We take the playground shown in Fig 1 as an example. You can zoom in for more details.
The playground has been initialized by assigning a random task to the vandal from the task space while ensuring its survival. A probabilistic parser selects a path of subgoals based on a knowledge graph and communicates this decision to a planner. In this scenario, the assigned task is "get diamond".
Once the vandal completes the task, it leaves behind traces in the playground. You can observe its final position at the bottom of the figure. The detective is then placed into the playground, starting at the beginning of the traces. The detective's objective is to deduce the vandal's actions and intentions throughout the entire process. Fig 1 illustrates that questions can be related to the goal, intent, and survival of the vandal. The detective explores the playground to find traces that provide valuable information.
Let's shed some light on the nature of traces. Traces encompass footprints, objects crafted in the environment, and remnants left after certain actions. We designed traces to be diverse, natural, and carefully curated. For example, footprints cannot be left on hard surfaces, and different footprints may overlap. The vandal will remove objects crafted on a table, making it visible only when something is left on the table.
Apart from traces, knowledge is crucial in Conan, including the task dependency graph, survival conditions, and other world knowledge. To grasp the significance of knowledge, think of what knowledge is required to play the popular game Minecraft. In our case, we display the dependency graph of getting a diamond, which the vandal follows.
Returning to the detective, it has a limited observation space, only being able to see the 9*9 area around itself.
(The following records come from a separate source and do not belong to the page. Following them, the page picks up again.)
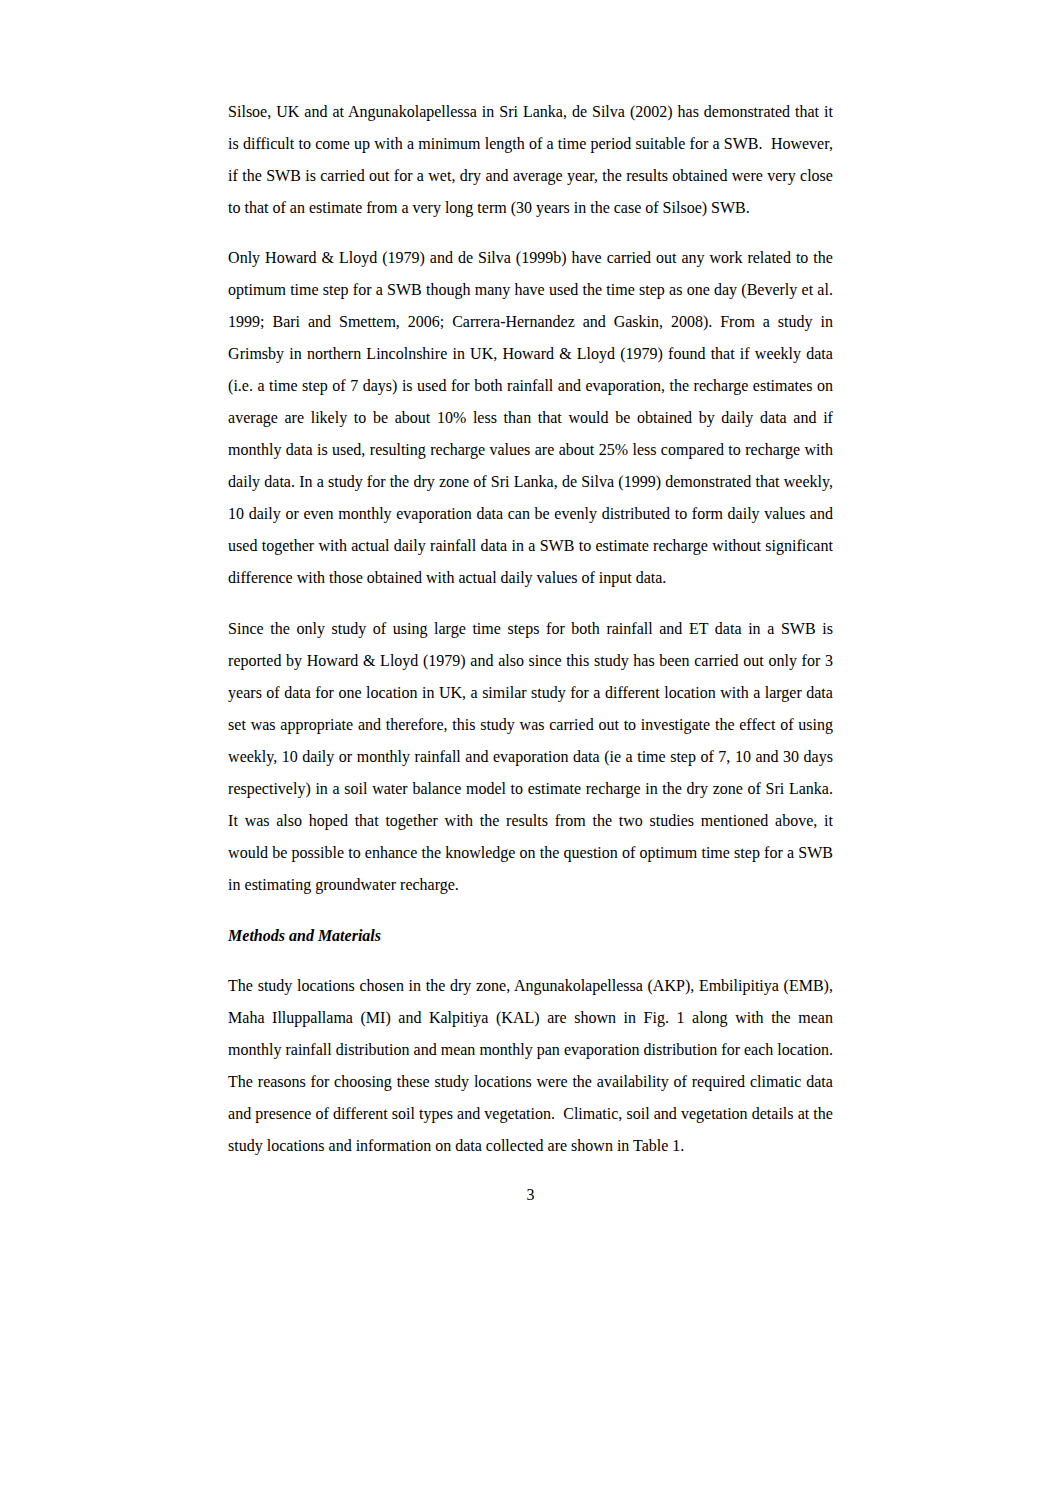Silsoe, UK and at Angunakolapellessa in Sri Lanka, de Silva (2002) has demonstrated that it is difficult to come up with a minimum length of a time period suitable for a SWB. However, if the SWB is carried out for a wet, dry and average year, the results obtained were very close to that of an estimate from a very long term (30 years in the case of Silsoe) SWB.
Only Howard & Lloyd (1979) and de Silva (1999b) have carried out any work related to the optimum time step for a SWB though many have used the time step as one day (Beverly et al. 1999; Bari and Smettem, 2006; Carrera-Hernandez and Gaskin, 2008). From a study in Grimsby in northern Lincolnshire in UK, Howard & Lloyd (1979) found that if weekly data (i.e. a time step of 7 days) is used for both rainfall and evaporation, the recharge estimates on average are likely to be about 10% less than that would be obtained by daily data and if monthly data is used, resulting recharge values are about 25% less compared to recharge with daily data. In a study for the dry zone of Sri Lanka, de Silva (1999) demonstrated that weekly, 10 daily or even monthly evaporation data can be evenly distributed to form daily values and used together with actual daily rainfall data in a SWB to estimate recharge without significant difference with those obtained with actual daily values of input data.
Since the only study of using large time steps for both rainfall and ET data in a SWB is reported by Howard & Lloyd (1979) and also since this study has been carried out only for 3 years of data for one location in UK, a similar study for a different location with a larger data set was appropriate and therefore, this study was carried out to investigate the effect of using weekly, 10 daily or monthly rainfall and evaporation data (ie a time step of 7, 10 and 30 days respectively) in a soil water balance model to estimate recharge in the dry zone of Sri Lanka. It was also hoped that together with the results from the two studies mentioned above, it would be possible to enhance the knowledge on the question of optimum time step for a SWB in estimating groundwater recharge.
Methods and Materials
The study locations chosen in the dry zone, Angunakolapellessa (AKP), Embilipitiya (EMB), Maha Illuppallama (MI) and Kalpitiya (KAL) are shown in Fig. 1 along with the mean monthly rainfall distribution and mean monthly pan evaporation distribution for each location. The reasons for choosing these study locations were the availability of required climatic data and presence of different soil types and vegetation. Climatic, soil and vegetation details at the study locations and information on data collected are shown in Table 1.
3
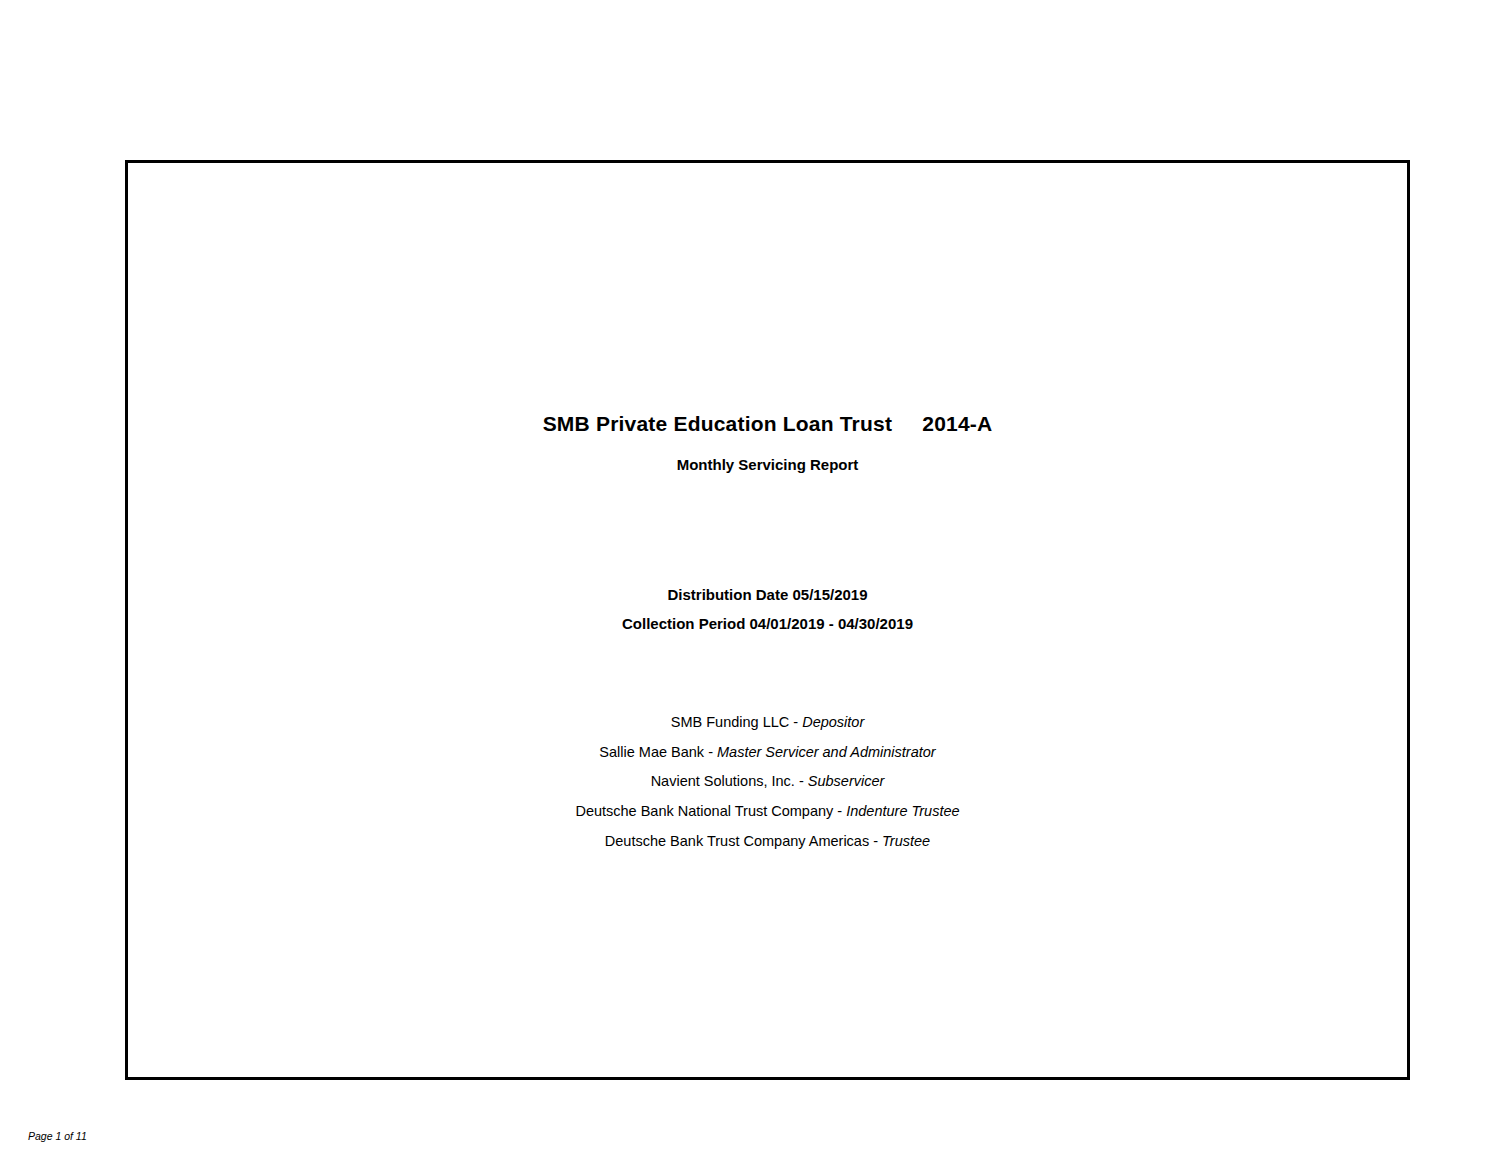SMB Private Education Loan Trust 2014-A
Monthly Servicing Report
Distribution Date 05/15/2019
Collection Period 04/01/2019 - 04/30/2019
SMB Funding LLC - Depositor
Sallie Mae Bank - Master Servicer and Administrator
Navient Solutions, Inc. - Subservicer
Deutsche Bank National Trust Company - Indenture Trustee
Deutsche Bank Trust Company Americas - Trustee
Page 1 of 11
Let's suppose the detective's exploration begins by following footprints. Firstly we can see some traces which indicating trees being cut. Then we find the first table left by the vandal. While the detective may not know what was made on the table, it can deduce that it cannot be stone swords or iron pickaxes due to the absence of collected stones or irons. This is an important point in Conan. You need to handle uncertainty during the whole process through reasoning and collecting more useful information.
Another challenge arises when footprints cannot be left on hard surfaces. The detective needs an exploration policy to determine the vandal's final destination and simultaneously reason about the events that occurred in that area. Did the vandal collect resources? Were there encounters with monsters or lava?
The reasoning process continues as the detective see more traces. For instance, some following explicit traces show that the vandal fought and killed a zombie despite being injured (indicated by blood and the zombie body). Implicit traces provide support for the assumption that the vandal made an iron pickaxe. At this point, the detective infers that the vandal's goal is to obtain a diamond, as only a diamond requires an iron pickaxe for extraction. To validate this hypothesis, the vandal can move towards the diamond. Of course, if the detective directly spots the vandal next to a diamond, it can confidently draw the same conclusion. However, most exploration policies are not perfect, and what the detective observes may not reveal everything that happened. Agents must reason with incomplete information. If they cannot draw the correct conclusion, they need to seek more useful information. This is what makes Conan an intriguing and challenging benchmark.